According to Oxford anthropologist W.D. Hambly, the presentation of the body as a surface for creative expression or display, either through temporary or permanent markings, allows one's gaze to address one's own "self" rather than the gaze of the viewer outside. He concludes that body markings are essentially connected to the human psyche and exhibit various shades of human sensibilities, ranging from spiritual communion to a perverse imagination, depending upon one's personal body-soul equation. Painting the body temporarily, for a ceremonial rite or entertainment such as the bridal make-up of mehendi, demarcates the time-frame of the sacred from the profane within which the ceremony is conducted. By contrast, permanent body markings such as tattoo art or body modifications function at a different level of communication, in which the mutilations become the constant representation of one's personal or political mission.
The admissions of a "body artist", who began customising her body at the age of 14, probably throws some light on the nature of the body as a site of control and power. Having gone through a series of piercing, hair colouration, tattoo markings, corrective surgeries and implants, she rationalises her "art" by stating: "I was raised in a society that has imprinted my subconscious mind with the belief that unless I am a svelte size 6 with perfect hair, great skin, and the most stylish clothes, I will never be truly beautiful.

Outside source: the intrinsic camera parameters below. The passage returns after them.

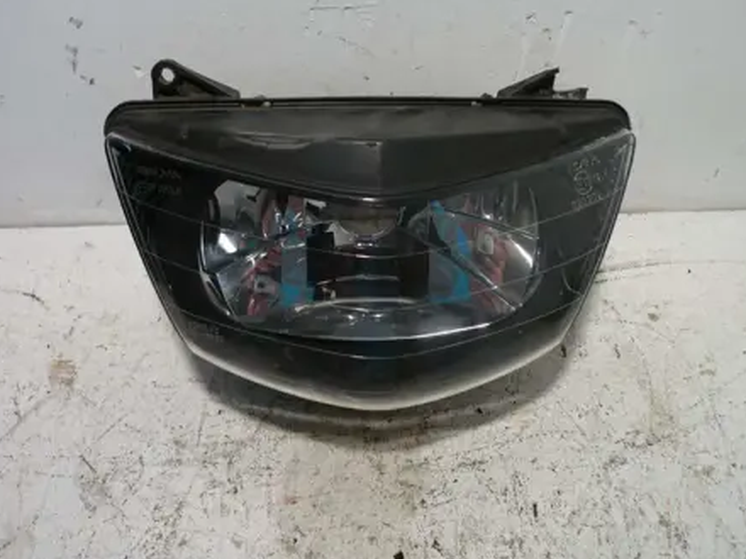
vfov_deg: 39.6
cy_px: 261
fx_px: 776
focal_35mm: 36
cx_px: 363
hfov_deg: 51.3
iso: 100
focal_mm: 5.5
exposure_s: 1/30
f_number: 2.8
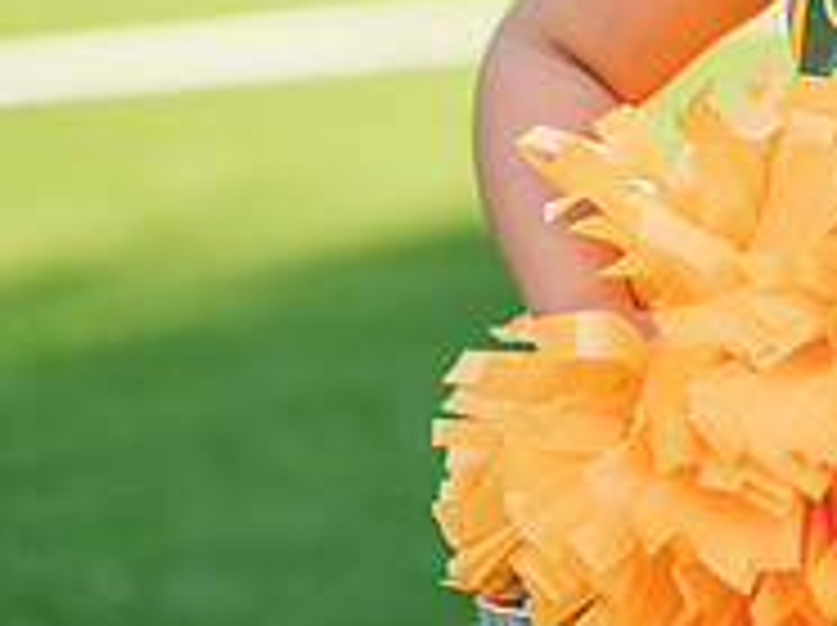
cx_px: 1089
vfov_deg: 9.1
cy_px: -131
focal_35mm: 161
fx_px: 3888
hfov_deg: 11.9
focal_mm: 50
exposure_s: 1/1600
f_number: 1.2
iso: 100
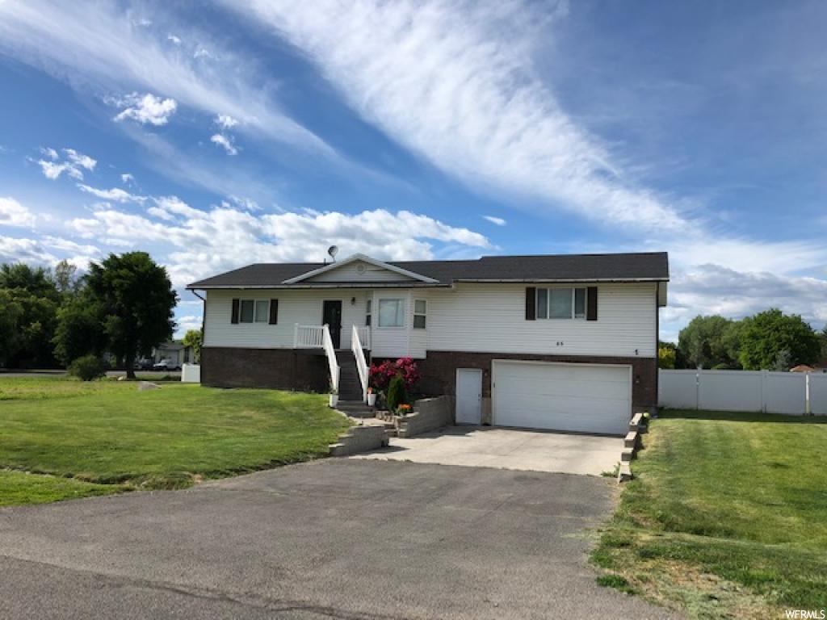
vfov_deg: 49.7
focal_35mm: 28
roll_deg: -1.4
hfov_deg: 63.4
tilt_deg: +5.8
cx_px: 414
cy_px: 310
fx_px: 669
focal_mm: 4
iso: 20
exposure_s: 1/3003
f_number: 1.8
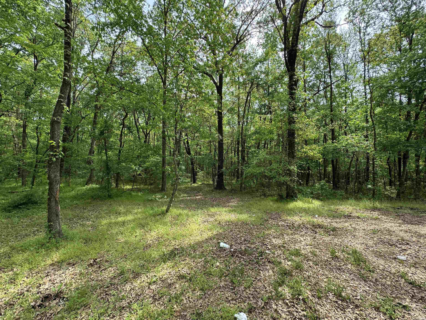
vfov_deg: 85.7
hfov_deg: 102.1
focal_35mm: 14
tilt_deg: +3.3
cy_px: 160
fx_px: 172
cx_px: 213
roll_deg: -0.2
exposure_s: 1/265
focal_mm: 2.22
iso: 40
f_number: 2.2
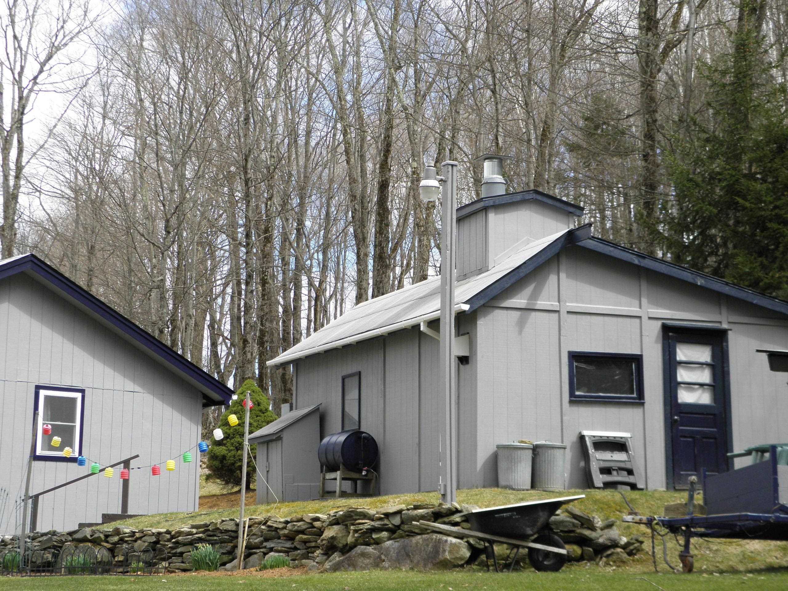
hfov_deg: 28.6
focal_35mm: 68
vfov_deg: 21.6
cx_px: 394
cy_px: 296
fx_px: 1548
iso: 100
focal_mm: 12.2
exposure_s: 1/200
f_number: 4.3
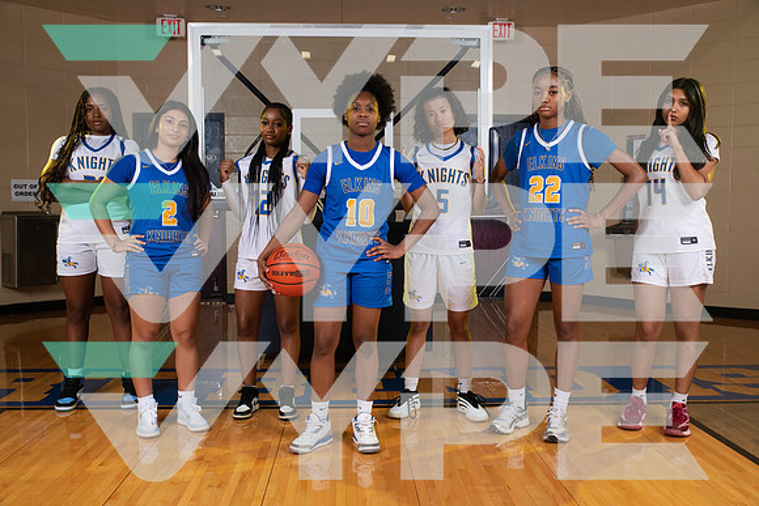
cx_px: 380
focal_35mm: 35
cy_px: 253
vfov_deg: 37.9
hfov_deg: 54.4
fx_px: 738
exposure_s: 1/320
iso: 320
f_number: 7.1
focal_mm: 35
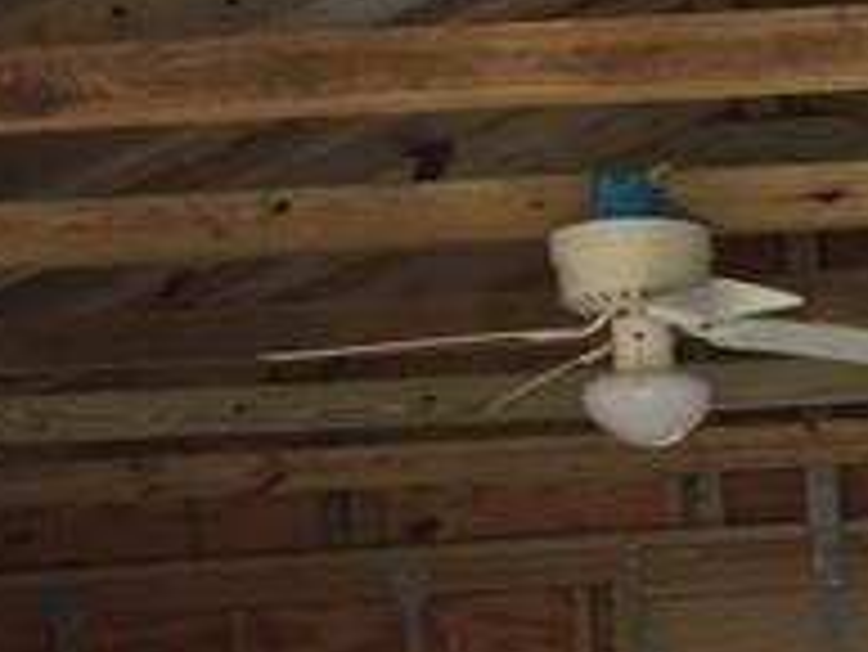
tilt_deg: +0.0
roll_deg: +2.7
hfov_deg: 18.7
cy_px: 904
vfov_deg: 14.6
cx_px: 1192
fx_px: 2409
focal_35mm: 96
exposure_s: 1/15
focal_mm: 4.15
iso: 32
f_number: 2.2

So I've thought long and hard about what I TRULY consider beautiful, all societal norms aside." She further asserts that "I feel that every step I take internally to being a more enlightened, selfless, aware creature can be reflected on the outer surface by the things I choose to do to my body."
A continuous theme runs from Gina Pane's acts of body slashing through the shaman's acts of tattoo markings to the current practice of body modification: the theme of the body as the final frontier, the site or canvas where conflicts between the inner personal reality and the outer world are dealt with and attempted to be resolved.